SWR2 Wort zum Tag

SWR2 Wort zum Tag

„Mit einem kleinen Leiterwagen bin ich als Studentin in Tübingen umgezogen," erzählt mir eine alte Dame. „Wir hatten ja nichts, nach der Flucht. Und als ich meine Sachen in den Leiterwagen gepackt hatte und ihn durch die Straßen zog, da dachte ich: Ich möchte nie mehr besitzen als das, was in einen solchen Leiterwagen passt." Aus dem Vorhaben ist natürlich nichts geworden. Sie hat geheiratet und ein Haus gebaut und mit ihrem Mann zusammen viele schöne Dinge gesammelt. Jetzt, nach seinem Tod, geht es darum, auszusortieren und sich von Vielem zu trennen. Ein Leiterwagen würde selbst dafür längst nicht mehr ausreichen. Doch als sie erzählt, von dem Umzug in Tübingen, da blitzt ein Lächeln über ihr schönes altes Gesicht. Damals war: Freiheit! Als Studentin hat sie nicht dem verlorenen Besitz im Osten nachgetrauert sondern die Leichtigkeit genossen. Da war nichts, was sie belasten konnte, sie war frei! Die vielen Dinge im Haus dagegen sind heute schon eine Last.
Ob die Kinder etwas damit anfangen können? Sie haben selbst Häuser, die bis oben hin angefüllt sind mit den Sachen, die ihnen am Herzen liegen. Möglicherweise werden sie später das ein oder andere Teil behalten, aber der Rest? Man kann den Kindern ja nicht zumuten, in einem Museum ihrer Eltern zu leben, stellen wir fest. Sie müssen sich verabschieden dürfen von dem Besitz ihrer Eltern, auch sie haben das Recht, mit einem Leiterwagen anzufangen, in den das passt, was zu ihnen passt. Sie haben das Recht auf Freiheit.
Die Zeit ist kurz, sagt der Apostel Paulus. Fortan sollen die, die kaufen sein, als behielten sie es nicht, und die diese Welt gebrauchen, als brauchten sie sie nicht.
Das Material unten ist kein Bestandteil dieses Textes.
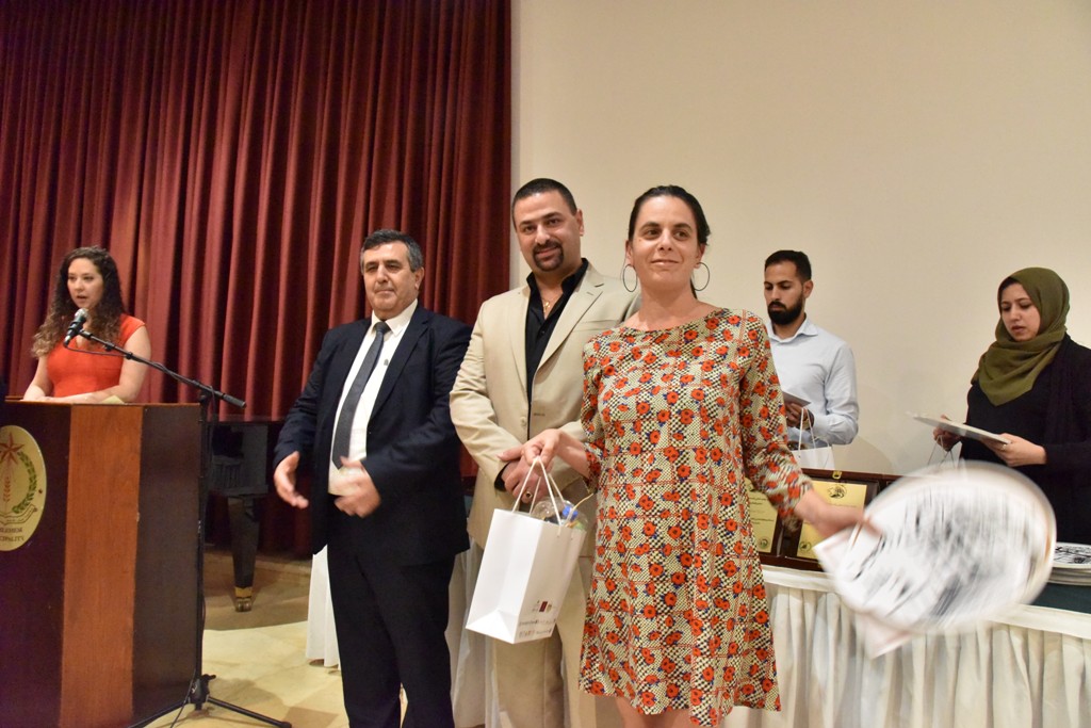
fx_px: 727
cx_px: 546
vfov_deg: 53.1
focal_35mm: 24
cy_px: 364
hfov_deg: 73.7
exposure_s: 1/50
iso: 10000
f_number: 10
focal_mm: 24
Und warum? Weil, so erläutert Paulus: Ich möchte, dass ihr ohne Sorge seid. Ohne Sorge! Darauf kommt es an. Und sie sorgt sich ja schon, die alte Dame. So schön es ist, viel zu besitzen - es belastet auch. Ich fange an zu begreifen, warum sich immer wieder Menschen von dieser Last befreit haben. Reiche Erben haben ihr Erbe verschenkt oder gestiftet, Menschen probieren das Klosterleben aus und entdecken die Einfachheit für sich. Und ich verstehe, warum sich die alte Dame zurücksehnt nach der Freiheit der Tage, als ihr Leiterwagen über das Tübinger Kopfsteinpflaster ratterte.
Die Zeit ist kurz, unsere Lebenszeit. Und es ist schade, sie mit Sorge zu verdunkeln. Sorge dich nicht. Habe, als hättest du nicht, rät der Apostel Paulus, möglicherweise ist das ein großes Lebensgeheimnis, ein Schlüssel zum Glück.